Leaving peripheral neuropathy untreated can be very dangerous because it can lead to further complications.
1. Numbness and Tingling Sensations
When the peripheral neuropathy goes untreated, it can cause numbness and tingling sensations in the affected area. This may also lead to pain, tingling or burning sensation of the skin, muscle weakness or fatigue with exercise, loss of balance when walking, or dizziness upon standing up suddenly (known as orthostatic hypotension). These symptoms are very disabling for most people.
2. Skin Conditions
Uncontrolled peripheral neuropathy can lead to skin ulcers and infections that do not heal. These wounds may be slow to heal because of damage to the nerves in your feet.

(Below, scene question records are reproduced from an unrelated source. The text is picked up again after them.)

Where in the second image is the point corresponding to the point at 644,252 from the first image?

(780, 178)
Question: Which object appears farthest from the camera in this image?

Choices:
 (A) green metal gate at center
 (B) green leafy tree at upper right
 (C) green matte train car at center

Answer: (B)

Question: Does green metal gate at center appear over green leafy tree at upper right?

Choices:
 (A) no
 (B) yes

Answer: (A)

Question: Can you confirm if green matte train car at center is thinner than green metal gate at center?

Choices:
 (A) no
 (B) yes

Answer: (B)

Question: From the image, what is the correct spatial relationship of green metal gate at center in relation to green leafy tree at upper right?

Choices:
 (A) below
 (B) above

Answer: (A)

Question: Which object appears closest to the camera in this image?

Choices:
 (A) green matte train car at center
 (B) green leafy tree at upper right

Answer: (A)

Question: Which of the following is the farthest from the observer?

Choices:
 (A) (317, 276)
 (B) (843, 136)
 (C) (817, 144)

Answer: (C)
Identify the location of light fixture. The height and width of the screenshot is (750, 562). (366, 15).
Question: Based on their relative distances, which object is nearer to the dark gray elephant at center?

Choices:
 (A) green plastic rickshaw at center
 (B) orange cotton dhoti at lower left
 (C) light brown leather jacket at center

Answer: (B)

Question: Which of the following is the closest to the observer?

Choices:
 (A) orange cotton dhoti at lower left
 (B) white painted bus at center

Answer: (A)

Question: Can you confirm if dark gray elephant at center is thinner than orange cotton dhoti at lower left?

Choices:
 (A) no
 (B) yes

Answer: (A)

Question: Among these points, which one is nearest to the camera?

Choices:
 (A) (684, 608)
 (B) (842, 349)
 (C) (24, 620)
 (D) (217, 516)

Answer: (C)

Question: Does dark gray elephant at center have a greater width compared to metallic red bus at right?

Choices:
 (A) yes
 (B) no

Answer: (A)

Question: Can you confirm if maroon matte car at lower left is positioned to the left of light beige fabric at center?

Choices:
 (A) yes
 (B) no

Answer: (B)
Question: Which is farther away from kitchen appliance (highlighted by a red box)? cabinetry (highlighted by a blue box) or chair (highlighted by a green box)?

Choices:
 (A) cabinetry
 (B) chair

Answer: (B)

This normally would provide sensation for feedback about hot or cold temperatures as well as pressure on the bottom of your foot – causing you to react when walking across a floor or standing on a floor that has an obstruction.

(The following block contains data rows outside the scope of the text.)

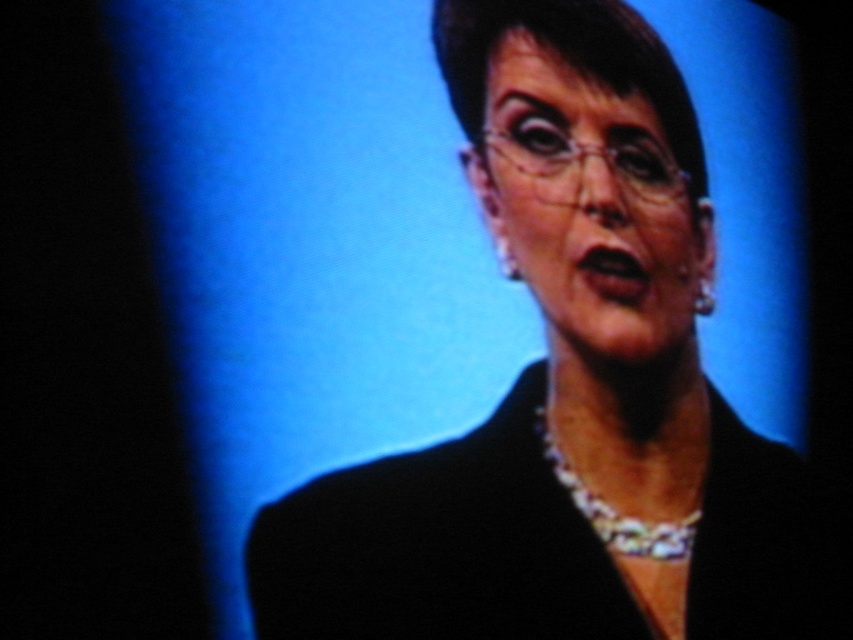
Question: Based on their relative distances, which object is nearer to the matte black face at center?

Choices:
 (A) black matte business suit at center
 (B) silver metallic necklace at center
 (C) black glossy suit at center

Answer: (C)

Question: Considering the relative positions of black glossy suit at center and black matte business suit at center in the image provided, where is black glossy suit at center located with respect to black matte business suit at center?

Choices:
 (A) left
 (B) right

Answer: (A)

Question: Can you confirm if matte black face at center is wider than silver metallic necklace at center?

Choices:
 (A) yes
 (B) no

Answer: (A)

Question: Considering the real-world distances, which object is farthest from the matte black face at center?

Choices:
 (A) black glossy suit at center
 (B) silver metallic necklace at center
 (C) black matte business suit at center

Answer: (B)

Question: Considering the real-world distances, which object is closest to the black matte business suit at center?

Choices:
 (A) matte black face at center
 (B) black glossy suit at center
 (C) silver metallic necklace at center

Answer: (B)

Question: Does black matte business suit at center appear on the left side of matte black face at center?

Choices:
 (A) yes
 (B) no

Answer: (B)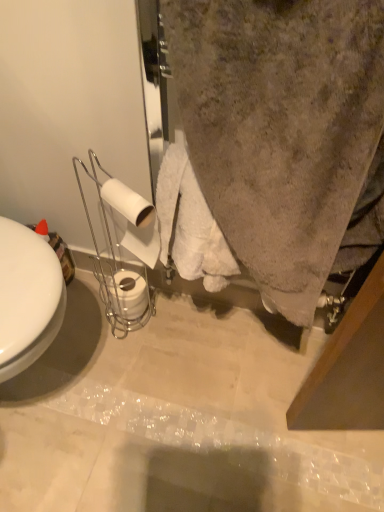
Locate an element on the screen. This screenshot has width=384, height=512. vacant area that is in front of white matte toilet paper at lower center, the 1th toilet paper viewed from the back is located at coordinates (124, 362).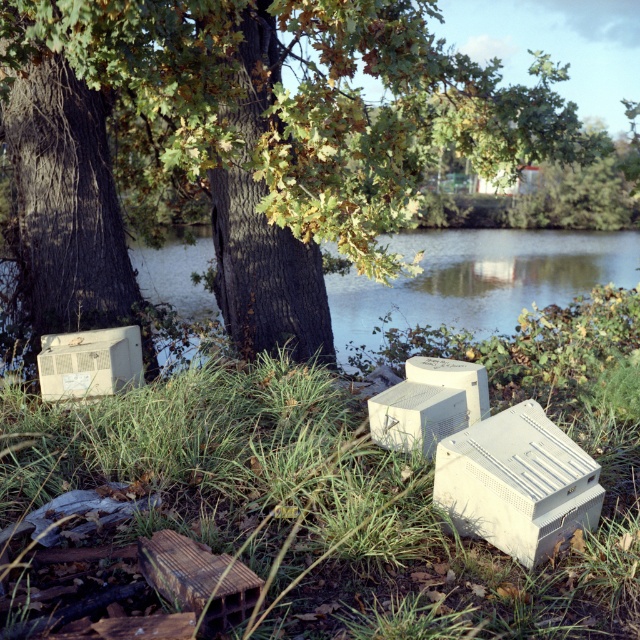
You are standing at the point marked by the coordinates point [248,144] in the scene. Looking around, you see the matte brown tree trunk at center. What is directly beneath your feet?

The point [248,144] corresponds to the matte brown tree trunk at center, so you are standing directly on the matte brown tree trunk at center.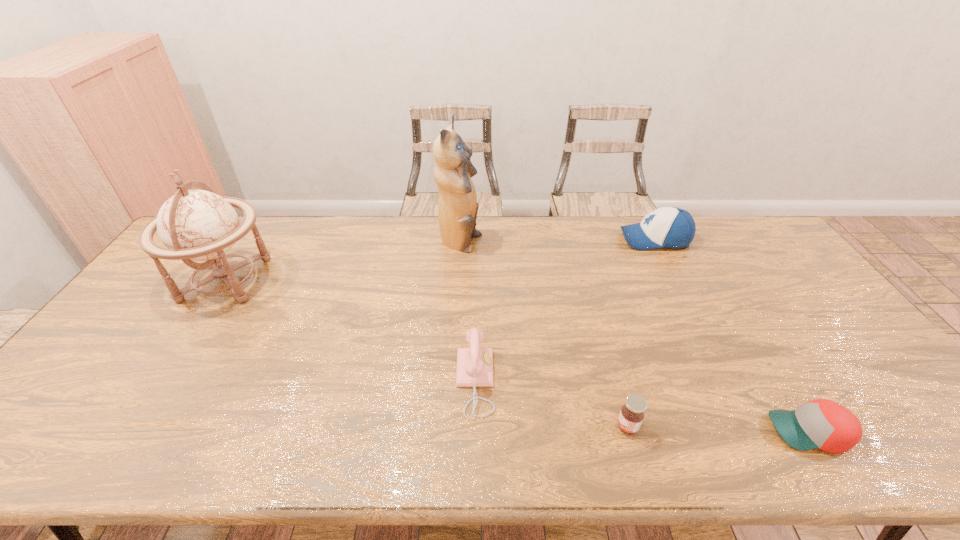
Identify the location of free location located at the brim of the shortest object. Image resolution: width=960 pixels, height=540 pixels. (633, 431).

Find the location of a particular element. The image size is (960, 540). cat located at the far edge is located at coordinates [457, 207].

The height and width of the screenshot is (540, 960). Find the location of `globe that is at the far edge`. globe that is at the far edge is located at coordinates (199, 225).

Locate an element on the screen. baseball cap present at the far edge is located at coordinates (670, 227).

At what (x,y) coordinates should I click in order to perform the action: click on jam present at the near edge. Please return your answer as a coordinate pair (x, y). The height and width of the screenshot is (540, 960). Looking at the image, I should click on (631, 415).

What are the coordinates of `baseball cap present at the near edge` in the screenshot? It's located at (822, 424).

At what (x,y) coordinates should I click in order to perform the action: click on object present at the left edge. Please return your answer as a coordinate pair (x, y). This screenshot has width=960, height=540. Looking at the image, I should click on (199, 225).

You are a GUI agent. You are given a task and a screenshot of the screen. Output one action in this format:
    pyautogui.click(x=<x>, y=<y>)
    Task: Click on the object that is at the far left corner
    
    Given the screenshot: What is the action you would take?
    pyautogui.click(x=199, y=225)

Where is `vacant point at the far edge`? vacant point at the far edge is located at coordinates (414, 225).

In the image, there is a desktop. Where is `vacant space at the near edge`? The height and width of the screenshot is (540, 960). vacant space at the near edge is located at coordinates (564, 454).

3. Pressure Sores and Infections
The small amounts of pain that might warn you when your skin is pressed too hard can be absent if you have peripheral neuropathy. The lack of sensation in your feet or lower legs means that minor injuries such as blisters, corns, or calluses may go unnoticed, making them vulnerable to pressure ulcers, also known as bedsores. Pressure sores are a common cause of infection and can quickly become life-threatening if not treated promptly.
4. Cardiovascular Autonomic Neuropathy
This results from the autonomic nervous system dysfunction that controls all automatic or involuntary body functions such as heart rate and blood pressure. This condition is very serious because it puts you at risk for fainting (syncope), especially when standing up suddenly after sitting or lying down (known as postural hypotension) – leading to falls.
Ignoring peripheral neuropathy can lead to gangrene (tissue death due to lack of blood flow). This is because the nerve damage causes changes in your sensations on the skin – making you unaware of pressure or injury. This can lead to sores and ulcers that go unnoticed until they become infected. If an infection goes untreated, gangrene is a risk.
To prevent these problems from occurring, it is important to treat peripheral neuropathy in its early days. As soon you experience the symptoms of peripheral neuropathy, it is important to consult with your primary care provider. Also, take a step and live responsibly by making healthy lifestyle choices such as eating a well-balanced diet, cutting out smoking, and drinking alcohol in moderation.